We are facing a major healthcare crisis in this county caused by the number of unsafe drugs put on the market by drug companies – after FDA approval – and the latest FDA action could add to this crisis. As we all know, the current environment in Washington is very antagonistic to defenders of the civil justice system and the right to a jury trial. Powerful industries, such as the drug industry, that have been unable to win special protections from legislative bodies are now manipulating the federal rule-making process to attack the civil justice system. The drug industry could never get Congress to do what the FDA has now done concerning preemption. Fortunately, the courts have rejected the preemption argument time and again. The new rule will not take effect until June 30, 2006, which will give time for folks to find out how this new rule will affect them and what’s happening to their rights.

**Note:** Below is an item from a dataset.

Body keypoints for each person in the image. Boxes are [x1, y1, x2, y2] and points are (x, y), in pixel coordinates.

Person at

It must be emphasized that Congress has never given the FDA the statutory authority required to promulgate rules preempting state tort law in this area. In the opinion of most legal scholars, the FDA has clearly overstepped its authority. I am convinced that the FDA’s new rule is unconstitutional under the same analysis the U.S. Supreme Court offered in Medtronic v. Lohr, 518 U.S. 470 (1996), which upheld state tort law claims against a medical device manufacturer. The Wall Street Journal recently reported:
Last July, a federal judge in Minnesota turned down a Pfizer request to bar a suit over the antidepressant Zoloft, writing that ‘federal labeling laws are minimum standards; they do not necessarily shield manufacturers from state law liability. … state-law protections reinforce and enhance’ federal efforts to protect the public.

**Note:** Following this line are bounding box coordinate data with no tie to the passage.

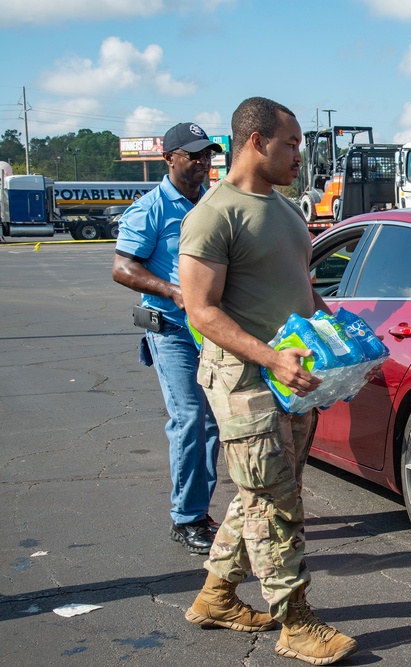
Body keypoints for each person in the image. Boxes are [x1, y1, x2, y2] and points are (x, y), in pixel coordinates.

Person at [178, 97, 357, 664]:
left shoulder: (284, 210)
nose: (300, 155)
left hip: (294, 378)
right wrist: (272, 359)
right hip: (245, 379)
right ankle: (296, 622)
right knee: (275, 503)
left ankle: (215, 597)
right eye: (291, 144)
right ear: (255, 141)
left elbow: (300, 291)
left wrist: (336, 332)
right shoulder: (214, 214)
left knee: (266, 493)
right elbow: (202, 310)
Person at [112, 122, 222, 555]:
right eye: (193, 155)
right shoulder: (151, 209)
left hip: (210, 327)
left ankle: (199, 510)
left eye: (207, 155)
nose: (202, 163)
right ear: (169, 158)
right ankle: (187, 518)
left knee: (213, 422)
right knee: (191, 418)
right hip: (173, 329)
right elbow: (123, 269)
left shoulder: (211, 204)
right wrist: (176, 291)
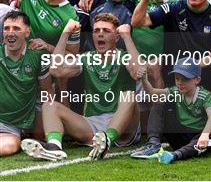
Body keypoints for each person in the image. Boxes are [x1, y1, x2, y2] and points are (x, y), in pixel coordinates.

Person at [21, 15, 142, 161]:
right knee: (49, 105)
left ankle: (107, 140)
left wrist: (127, 37)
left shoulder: (124, 56)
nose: (100, 34)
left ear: (117, 37)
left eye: (106, 31)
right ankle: (54, 147)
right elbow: (55, 70)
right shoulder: (87, 58)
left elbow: (138, 72)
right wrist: (65, 33)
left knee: (128, 95)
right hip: (92, 126)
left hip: (124, 125)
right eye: (96, 30)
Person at [131, 0, 211, 110]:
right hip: (175, 72)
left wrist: (192, 65)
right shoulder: (173, 8)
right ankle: (165, 117)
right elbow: (137, 22)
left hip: (203, 72)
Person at [138, 57, 211, 164]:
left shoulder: (205, 96)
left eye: (185, 79)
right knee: (158, 104)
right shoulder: (175, 91)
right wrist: (144, 79)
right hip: (179, 134)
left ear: (197, 80)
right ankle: (154, 143)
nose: (180, 83)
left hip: (197, 136)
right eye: (177, 79)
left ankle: (175, 155)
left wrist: (205, 134)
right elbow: (152, 92)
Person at [0, 11, 53, 157]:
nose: (10, 33)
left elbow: (47, 93)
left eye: (16, 28)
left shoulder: (38, 56)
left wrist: (46, 128)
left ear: (27, 32)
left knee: (9, 147)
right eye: (6, 28)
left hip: (11, 126)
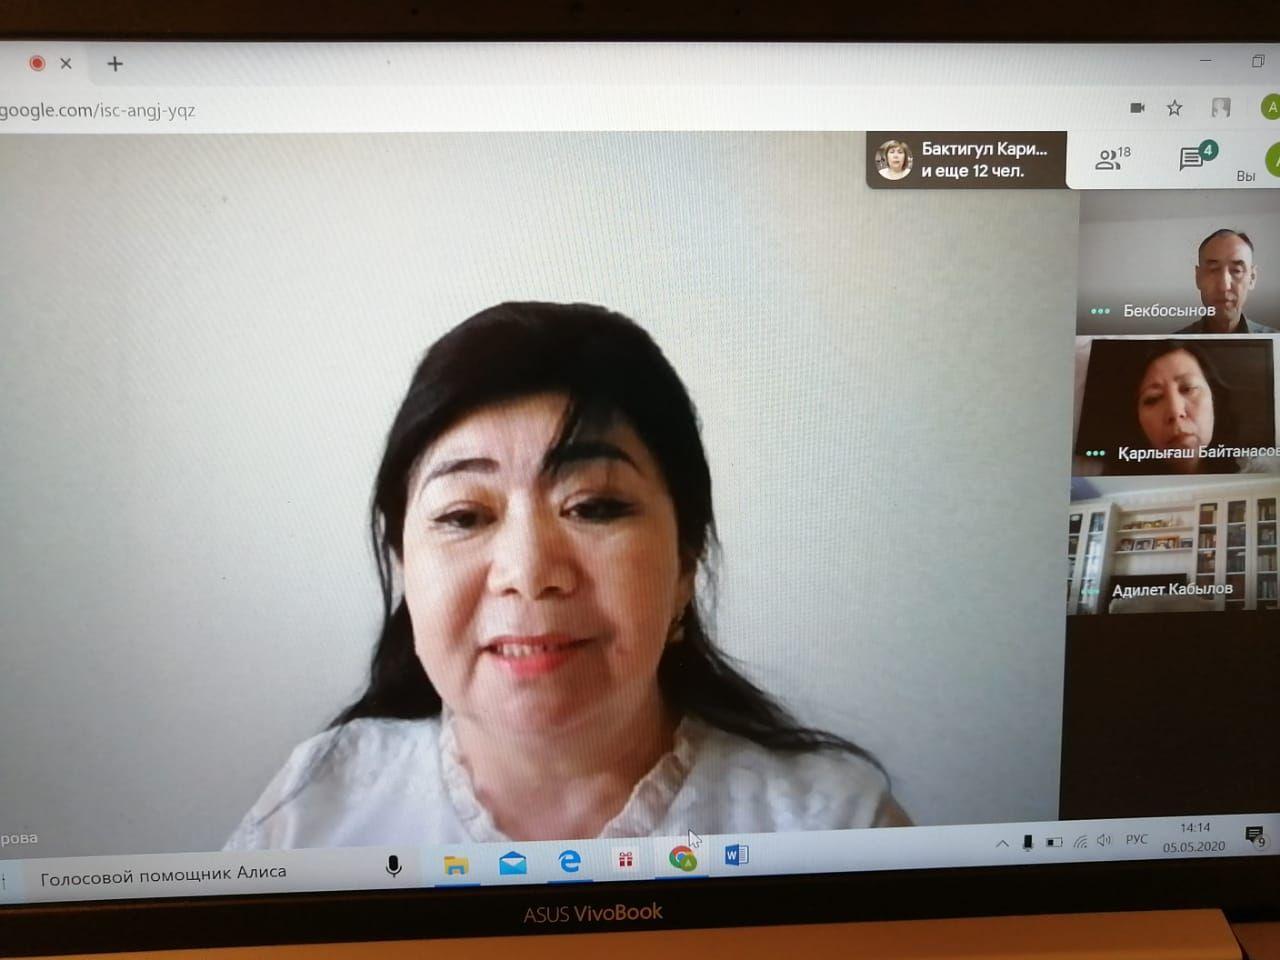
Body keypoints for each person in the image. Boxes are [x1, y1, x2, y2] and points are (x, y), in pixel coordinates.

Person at [226, 302, 908, 849]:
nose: (528, 573)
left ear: (685, 562)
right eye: (464, 516)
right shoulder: (308, 813)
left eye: (594, 506)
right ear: (404, 568)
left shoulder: (837, 830)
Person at [1099, 341, 1243, 476]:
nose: (1175, 411)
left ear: (1214, 399)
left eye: (1188, 388)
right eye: (1153, 398)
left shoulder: (1251, 470)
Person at [1177, 228, 1278, 335]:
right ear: (1198, 277)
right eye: (1213, 270)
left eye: (1237, 270)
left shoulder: (1276, 343)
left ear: (1252, 278)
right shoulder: (1171, 344)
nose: (1224, 286)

However, the fact that the drug industry could get the FDA to rewrite the rules so that companies such as Merck and Co. and Pfizer could possibly escape accountability for putting dangerous and deadly drugs on the market is the scariest example yet of how much control these big corporations have over our political process in Washington. The drug companies will stop at nothing to avoid being held accountable when they put unsafe drugs on the market that are harmful to people. What they couldn’t get done in Congress, they’re trying to accomplish through this back-door rule-making process. Eliminating the rights of individuals to hold drug companies accountable when they are at fault in putting unsafe drugs on the market will put patients at even greater risk. The FDA’s poor record of approving harmful drugs based on limited, and even fraudulent, clinical trials performed by the drug companies has created a most dangerous situation. Both the FDA and the big drug companies share the blame for the serious problems caused when dangerous and unsafe drugs are put on the market. I am confident that the courts will say no to the FDA’s opinion on preemption, which is not based on any authority given to the FDA by Congress, and will summarily reject it.